**DOCUMENT SEGMENT:**
<<<<
Studio album by Glykeria
- Released: December 2006
- Genre: Modern Laika, pop
- Length: 55:54
- Language: Greek
- Label: Sony BMG Greece/Akti

Glykeria chronology
| Aniksi (2004) | Vrohi Ton Asterion Βροχή Των Αστεριών (2006) | Sta Themelia Einai Ta Vouna (2008) |

Singles from Vrohi Ton Asterion
- "Kryfto" Released: November 2006; "3os Orofos" Released: January 2007;

= Vrohi Ton Asterion =

Vrohi Ton Asterion (Greek: Βροχή Των Αστεριών; Raining Stars) is a studio album by Greek artist Glykeria. It was released in November 2006 by Sony BMG Greece and also is her first studio album since the Gold 2004 release of Aniksi.

The album involves an array of lyricists and composers including fellow artists Mihalis Hatzigiannis and Haris Alexiou; also other well-known writers/composers Eleana Vrahali, Nikos Terzis, Nikos Moraitis and Glykeria's long-time collaborator Stefanos Fotiadis. The album also features Melina Aslanidou in the duet "I Zoi Odigi Taxi".
>>>>
**DATA PROVIDED:**
<<<<
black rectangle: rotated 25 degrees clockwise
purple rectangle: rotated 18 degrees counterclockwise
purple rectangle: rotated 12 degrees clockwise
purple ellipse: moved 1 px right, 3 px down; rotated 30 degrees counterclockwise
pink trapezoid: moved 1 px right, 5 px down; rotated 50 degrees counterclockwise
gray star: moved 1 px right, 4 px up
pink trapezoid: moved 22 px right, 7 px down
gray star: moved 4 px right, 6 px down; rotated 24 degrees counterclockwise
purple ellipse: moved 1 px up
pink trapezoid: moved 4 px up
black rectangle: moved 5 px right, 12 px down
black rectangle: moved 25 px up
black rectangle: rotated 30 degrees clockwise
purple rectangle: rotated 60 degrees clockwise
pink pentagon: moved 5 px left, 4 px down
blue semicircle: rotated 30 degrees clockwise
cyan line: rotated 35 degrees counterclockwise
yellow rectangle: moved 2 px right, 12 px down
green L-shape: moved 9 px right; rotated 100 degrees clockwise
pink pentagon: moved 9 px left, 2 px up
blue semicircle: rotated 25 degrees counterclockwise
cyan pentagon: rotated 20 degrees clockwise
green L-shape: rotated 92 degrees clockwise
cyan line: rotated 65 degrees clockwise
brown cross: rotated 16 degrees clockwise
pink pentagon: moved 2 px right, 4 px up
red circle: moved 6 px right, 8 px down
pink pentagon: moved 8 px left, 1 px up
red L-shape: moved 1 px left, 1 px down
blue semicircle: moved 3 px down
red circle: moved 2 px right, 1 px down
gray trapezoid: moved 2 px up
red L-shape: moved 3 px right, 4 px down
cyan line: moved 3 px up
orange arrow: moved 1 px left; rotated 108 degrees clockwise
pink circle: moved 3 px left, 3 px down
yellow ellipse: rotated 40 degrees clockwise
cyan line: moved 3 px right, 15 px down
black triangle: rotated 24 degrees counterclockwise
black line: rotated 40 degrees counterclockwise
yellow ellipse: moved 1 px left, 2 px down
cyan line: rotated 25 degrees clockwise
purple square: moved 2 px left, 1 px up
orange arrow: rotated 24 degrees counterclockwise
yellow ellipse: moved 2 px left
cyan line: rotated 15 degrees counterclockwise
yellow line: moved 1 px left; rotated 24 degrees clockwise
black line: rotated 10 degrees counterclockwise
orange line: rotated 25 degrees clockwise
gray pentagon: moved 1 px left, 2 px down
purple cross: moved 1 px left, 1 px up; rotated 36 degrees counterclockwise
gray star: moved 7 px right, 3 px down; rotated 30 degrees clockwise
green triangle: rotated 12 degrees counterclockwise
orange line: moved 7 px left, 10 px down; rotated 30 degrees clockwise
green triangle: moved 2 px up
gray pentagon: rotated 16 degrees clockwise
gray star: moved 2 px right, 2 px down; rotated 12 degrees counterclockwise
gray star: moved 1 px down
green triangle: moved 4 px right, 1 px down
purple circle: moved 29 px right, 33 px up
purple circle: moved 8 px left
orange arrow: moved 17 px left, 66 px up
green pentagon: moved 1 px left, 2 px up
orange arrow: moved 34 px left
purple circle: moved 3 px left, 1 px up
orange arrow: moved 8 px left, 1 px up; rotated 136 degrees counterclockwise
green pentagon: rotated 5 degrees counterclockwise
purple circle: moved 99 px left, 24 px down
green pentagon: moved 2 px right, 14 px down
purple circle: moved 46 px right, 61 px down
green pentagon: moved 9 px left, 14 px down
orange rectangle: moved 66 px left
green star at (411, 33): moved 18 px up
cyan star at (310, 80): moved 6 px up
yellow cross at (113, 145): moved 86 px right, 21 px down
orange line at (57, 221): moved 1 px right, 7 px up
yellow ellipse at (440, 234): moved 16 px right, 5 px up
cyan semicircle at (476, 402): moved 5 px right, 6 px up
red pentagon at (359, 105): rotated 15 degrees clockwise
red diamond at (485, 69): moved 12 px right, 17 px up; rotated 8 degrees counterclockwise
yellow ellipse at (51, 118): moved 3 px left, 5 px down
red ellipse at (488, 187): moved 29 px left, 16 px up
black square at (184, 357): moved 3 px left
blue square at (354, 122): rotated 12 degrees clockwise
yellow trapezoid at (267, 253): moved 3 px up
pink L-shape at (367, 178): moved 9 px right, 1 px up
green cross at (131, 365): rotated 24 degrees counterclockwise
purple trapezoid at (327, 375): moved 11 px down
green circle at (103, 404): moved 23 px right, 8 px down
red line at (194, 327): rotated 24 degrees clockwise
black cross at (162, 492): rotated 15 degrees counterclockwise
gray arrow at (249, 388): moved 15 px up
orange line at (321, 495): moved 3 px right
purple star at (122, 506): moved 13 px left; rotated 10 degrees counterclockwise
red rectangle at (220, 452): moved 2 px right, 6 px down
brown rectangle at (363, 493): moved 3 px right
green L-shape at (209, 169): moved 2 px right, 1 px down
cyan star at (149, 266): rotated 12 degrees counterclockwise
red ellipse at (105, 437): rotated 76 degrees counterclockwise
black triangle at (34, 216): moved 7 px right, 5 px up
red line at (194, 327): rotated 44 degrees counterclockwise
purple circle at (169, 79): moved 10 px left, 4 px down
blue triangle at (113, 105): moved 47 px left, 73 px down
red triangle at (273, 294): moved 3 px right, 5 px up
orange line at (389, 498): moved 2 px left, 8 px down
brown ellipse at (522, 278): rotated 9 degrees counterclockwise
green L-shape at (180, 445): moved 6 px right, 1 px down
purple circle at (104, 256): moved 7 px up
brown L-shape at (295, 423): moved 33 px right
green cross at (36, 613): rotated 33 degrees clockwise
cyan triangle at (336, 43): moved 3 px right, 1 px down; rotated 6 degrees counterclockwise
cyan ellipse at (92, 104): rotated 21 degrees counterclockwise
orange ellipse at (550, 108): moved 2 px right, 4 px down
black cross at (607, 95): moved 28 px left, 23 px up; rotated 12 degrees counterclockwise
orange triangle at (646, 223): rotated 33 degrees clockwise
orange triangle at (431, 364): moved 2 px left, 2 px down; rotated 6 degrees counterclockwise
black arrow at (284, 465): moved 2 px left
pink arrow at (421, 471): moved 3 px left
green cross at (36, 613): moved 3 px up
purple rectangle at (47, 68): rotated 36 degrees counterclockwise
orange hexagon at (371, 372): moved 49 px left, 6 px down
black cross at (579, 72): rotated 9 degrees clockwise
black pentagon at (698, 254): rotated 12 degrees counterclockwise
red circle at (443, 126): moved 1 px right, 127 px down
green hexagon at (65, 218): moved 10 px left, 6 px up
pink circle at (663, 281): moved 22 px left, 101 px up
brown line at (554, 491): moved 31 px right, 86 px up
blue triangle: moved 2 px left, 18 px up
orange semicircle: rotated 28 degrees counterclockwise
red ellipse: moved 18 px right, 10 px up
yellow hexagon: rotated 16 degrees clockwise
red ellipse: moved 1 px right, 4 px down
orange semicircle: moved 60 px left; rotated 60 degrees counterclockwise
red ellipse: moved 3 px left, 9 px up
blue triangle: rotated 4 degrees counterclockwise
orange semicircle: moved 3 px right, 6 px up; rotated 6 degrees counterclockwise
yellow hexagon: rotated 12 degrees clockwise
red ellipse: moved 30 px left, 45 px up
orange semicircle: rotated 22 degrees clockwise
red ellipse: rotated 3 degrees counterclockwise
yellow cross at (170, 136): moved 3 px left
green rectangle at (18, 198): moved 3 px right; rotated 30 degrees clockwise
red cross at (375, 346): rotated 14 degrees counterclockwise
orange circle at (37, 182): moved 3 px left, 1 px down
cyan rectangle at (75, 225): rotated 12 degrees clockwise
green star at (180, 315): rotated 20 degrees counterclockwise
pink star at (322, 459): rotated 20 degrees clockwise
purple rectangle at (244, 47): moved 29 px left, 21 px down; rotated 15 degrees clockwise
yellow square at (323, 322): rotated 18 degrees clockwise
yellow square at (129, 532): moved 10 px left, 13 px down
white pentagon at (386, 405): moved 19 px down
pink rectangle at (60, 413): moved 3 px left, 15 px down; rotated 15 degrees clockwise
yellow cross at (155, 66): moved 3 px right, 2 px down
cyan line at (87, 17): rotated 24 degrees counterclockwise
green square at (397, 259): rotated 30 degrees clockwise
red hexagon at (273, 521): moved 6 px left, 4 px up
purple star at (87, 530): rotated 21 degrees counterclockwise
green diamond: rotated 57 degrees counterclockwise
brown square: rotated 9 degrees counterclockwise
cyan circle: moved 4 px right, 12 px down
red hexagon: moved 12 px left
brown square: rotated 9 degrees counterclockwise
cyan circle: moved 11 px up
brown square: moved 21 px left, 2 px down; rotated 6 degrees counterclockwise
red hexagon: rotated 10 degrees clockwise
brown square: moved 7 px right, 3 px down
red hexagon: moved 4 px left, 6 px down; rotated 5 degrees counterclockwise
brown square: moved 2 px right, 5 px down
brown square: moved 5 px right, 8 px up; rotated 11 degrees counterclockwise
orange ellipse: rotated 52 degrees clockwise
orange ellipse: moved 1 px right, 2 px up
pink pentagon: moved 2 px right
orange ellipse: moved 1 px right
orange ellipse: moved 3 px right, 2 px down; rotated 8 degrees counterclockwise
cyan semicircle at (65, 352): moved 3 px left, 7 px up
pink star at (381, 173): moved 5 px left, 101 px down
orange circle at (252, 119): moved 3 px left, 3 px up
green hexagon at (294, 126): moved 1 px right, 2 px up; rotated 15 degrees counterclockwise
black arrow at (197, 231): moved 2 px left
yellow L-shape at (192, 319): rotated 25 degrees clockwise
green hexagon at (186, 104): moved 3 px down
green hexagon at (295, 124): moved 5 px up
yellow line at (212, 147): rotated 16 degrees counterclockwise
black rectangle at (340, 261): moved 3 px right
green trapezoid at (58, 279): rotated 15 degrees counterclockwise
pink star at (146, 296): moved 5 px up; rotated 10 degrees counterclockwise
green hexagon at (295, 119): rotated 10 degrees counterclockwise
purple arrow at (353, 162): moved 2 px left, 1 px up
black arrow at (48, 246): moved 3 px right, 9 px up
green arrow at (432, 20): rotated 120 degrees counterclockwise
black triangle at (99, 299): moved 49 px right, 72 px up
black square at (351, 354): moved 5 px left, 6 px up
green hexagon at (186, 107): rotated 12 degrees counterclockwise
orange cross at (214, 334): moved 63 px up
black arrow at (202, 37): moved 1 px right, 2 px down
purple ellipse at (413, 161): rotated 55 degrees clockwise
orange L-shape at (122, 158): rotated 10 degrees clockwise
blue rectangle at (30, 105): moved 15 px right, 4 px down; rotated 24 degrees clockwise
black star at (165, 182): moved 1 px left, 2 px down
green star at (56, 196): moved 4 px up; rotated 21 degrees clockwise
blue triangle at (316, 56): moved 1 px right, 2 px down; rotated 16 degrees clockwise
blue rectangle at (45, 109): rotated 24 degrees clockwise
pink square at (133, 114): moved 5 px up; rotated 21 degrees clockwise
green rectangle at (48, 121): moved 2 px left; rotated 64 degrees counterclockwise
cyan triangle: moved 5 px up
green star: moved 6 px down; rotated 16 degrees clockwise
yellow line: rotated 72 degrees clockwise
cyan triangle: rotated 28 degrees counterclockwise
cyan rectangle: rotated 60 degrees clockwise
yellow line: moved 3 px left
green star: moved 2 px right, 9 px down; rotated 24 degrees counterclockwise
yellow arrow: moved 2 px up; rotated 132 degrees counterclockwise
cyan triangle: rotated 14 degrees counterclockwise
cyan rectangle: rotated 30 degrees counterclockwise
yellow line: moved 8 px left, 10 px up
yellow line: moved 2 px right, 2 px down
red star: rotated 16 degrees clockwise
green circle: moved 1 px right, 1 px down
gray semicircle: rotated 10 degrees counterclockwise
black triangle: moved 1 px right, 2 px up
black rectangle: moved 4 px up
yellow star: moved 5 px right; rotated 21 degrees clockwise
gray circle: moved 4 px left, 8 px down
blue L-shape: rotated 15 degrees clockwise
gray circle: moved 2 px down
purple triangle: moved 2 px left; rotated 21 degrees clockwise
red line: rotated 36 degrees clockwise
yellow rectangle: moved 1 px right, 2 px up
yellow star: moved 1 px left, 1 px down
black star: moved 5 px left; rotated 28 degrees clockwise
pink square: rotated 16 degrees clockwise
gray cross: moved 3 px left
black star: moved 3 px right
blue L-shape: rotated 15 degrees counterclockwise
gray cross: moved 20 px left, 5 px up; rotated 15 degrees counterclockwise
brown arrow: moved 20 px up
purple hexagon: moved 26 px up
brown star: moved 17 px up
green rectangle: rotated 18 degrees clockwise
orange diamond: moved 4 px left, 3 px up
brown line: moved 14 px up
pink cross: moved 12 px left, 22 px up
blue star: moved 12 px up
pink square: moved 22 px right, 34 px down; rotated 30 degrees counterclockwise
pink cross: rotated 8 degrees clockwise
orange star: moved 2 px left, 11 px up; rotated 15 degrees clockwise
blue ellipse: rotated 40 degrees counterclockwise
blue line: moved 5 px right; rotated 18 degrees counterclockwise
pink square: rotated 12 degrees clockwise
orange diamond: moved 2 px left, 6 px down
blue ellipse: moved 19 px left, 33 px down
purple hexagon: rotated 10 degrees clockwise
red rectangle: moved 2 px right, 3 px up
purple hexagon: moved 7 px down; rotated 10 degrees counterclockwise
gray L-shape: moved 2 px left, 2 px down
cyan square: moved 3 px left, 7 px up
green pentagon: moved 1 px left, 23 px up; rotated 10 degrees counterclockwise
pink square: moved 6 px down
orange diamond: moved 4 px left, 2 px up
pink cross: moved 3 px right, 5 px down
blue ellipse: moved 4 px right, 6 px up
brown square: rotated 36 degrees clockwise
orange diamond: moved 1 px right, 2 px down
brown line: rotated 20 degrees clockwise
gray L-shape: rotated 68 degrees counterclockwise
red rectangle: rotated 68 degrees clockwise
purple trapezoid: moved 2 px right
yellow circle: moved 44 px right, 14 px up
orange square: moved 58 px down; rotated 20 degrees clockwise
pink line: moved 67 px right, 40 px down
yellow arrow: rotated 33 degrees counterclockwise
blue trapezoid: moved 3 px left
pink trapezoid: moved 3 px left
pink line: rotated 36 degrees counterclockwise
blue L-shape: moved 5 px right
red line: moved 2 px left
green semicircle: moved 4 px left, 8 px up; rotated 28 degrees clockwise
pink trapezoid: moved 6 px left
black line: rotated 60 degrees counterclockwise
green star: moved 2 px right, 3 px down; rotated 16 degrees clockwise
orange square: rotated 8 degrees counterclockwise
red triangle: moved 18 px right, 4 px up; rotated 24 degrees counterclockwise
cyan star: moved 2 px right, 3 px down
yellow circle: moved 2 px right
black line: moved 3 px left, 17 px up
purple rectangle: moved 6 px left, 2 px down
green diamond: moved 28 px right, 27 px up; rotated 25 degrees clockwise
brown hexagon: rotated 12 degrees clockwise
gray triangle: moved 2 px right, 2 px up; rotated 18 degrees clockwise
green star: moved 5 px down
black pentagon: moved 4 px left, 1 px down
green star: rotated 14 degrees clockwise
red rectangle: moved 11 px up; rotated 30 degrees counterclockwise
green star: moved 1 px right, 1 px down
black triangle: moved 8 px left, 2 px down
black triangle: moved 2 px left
>>>>
**INSTRUCTIONS TO FOLLOW:** Repeat word for word the part of the Vrohi Ton Asterion article from "Vrohi Ton Asterion (Greek: Βροχή" up to and including "release of Aniksi.".

**ANSWER BELOW:**
Vrohi Ton Asterion (Greek: Βροχή Των Αστεριών; Raining Stars) is a studio album by Greek artist Glykeria. It was released in November 2006 by Sony BMG Greece and also is her first studio album since the Gold 2004 release of Aniksi.